:: SUPPLIED DATA ::
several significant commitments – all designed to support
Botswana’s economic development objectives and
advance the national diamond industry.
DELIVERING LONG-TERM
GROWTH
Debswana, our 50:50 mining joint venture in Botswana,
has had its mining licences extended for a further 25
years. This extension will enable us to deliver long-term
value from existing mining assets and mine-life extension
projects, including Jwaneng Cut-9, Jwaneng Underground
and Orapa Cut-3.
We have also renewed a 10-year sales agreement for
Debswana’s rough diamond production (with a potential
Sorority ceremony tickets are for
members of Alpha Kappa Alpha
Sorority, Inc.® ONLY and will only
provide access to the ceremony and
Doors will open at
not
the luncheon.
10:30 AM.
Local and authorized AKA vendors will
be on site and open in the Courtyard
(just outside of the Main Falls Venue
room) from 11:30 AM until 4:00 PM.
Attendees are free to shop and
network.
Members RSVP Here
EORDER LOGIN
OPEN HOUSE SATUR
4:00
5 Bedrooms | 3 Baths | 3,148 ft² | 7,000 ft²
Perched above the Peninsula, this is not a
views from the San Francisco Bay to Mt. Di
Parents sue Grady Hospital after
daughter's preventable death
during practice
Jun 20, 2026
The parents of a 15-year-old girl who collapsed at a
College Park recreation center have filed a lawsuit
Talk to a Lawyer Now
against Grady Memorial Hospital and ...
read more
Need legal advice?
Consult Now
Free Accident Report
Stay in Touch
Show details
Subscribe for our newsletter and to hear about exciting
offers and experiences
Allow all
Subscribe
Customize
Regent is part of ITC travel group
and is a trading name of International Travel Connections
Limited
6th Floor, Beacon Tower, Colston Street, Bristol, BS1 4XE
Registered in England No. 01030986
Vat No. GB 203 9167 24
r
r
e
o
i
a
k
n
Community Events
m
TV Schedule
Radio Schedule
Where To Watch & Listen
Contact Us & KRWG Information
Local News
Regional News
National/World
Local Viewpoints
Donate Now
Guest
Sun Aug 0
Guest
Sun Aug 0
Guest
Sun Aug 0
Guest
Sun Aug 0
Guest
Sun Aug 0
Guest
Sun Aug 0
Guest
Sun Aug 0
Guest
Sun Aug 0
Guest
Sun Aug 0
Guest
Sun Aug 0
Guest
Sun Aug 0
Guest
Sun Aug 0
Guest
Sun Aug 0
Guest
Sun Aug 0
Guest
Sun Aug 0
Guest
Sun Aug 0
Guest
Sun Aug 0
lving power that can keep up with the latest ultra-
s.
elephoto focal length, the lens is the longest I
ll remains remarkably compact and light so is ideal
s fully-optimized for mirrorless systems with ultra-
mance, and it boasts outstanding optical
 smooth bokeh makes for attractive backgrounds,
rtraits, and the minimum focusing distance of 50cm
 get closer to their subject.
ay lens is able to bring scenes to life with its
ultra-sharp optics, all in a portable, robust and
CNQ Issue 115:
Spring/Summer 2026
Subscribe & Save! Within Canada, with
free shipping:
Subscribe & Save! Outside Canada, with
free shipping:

:: INSTRUCTIONS TO FOLLOW ::
Check each line above for the string "from" and show the ones that have it.

:: EXERCISE OUTPUT ::
value from existing mining assets and mine-life extension
room) from 11:30 AM until 4:00 PM.
views from the San Francisco Bay to Mt. Di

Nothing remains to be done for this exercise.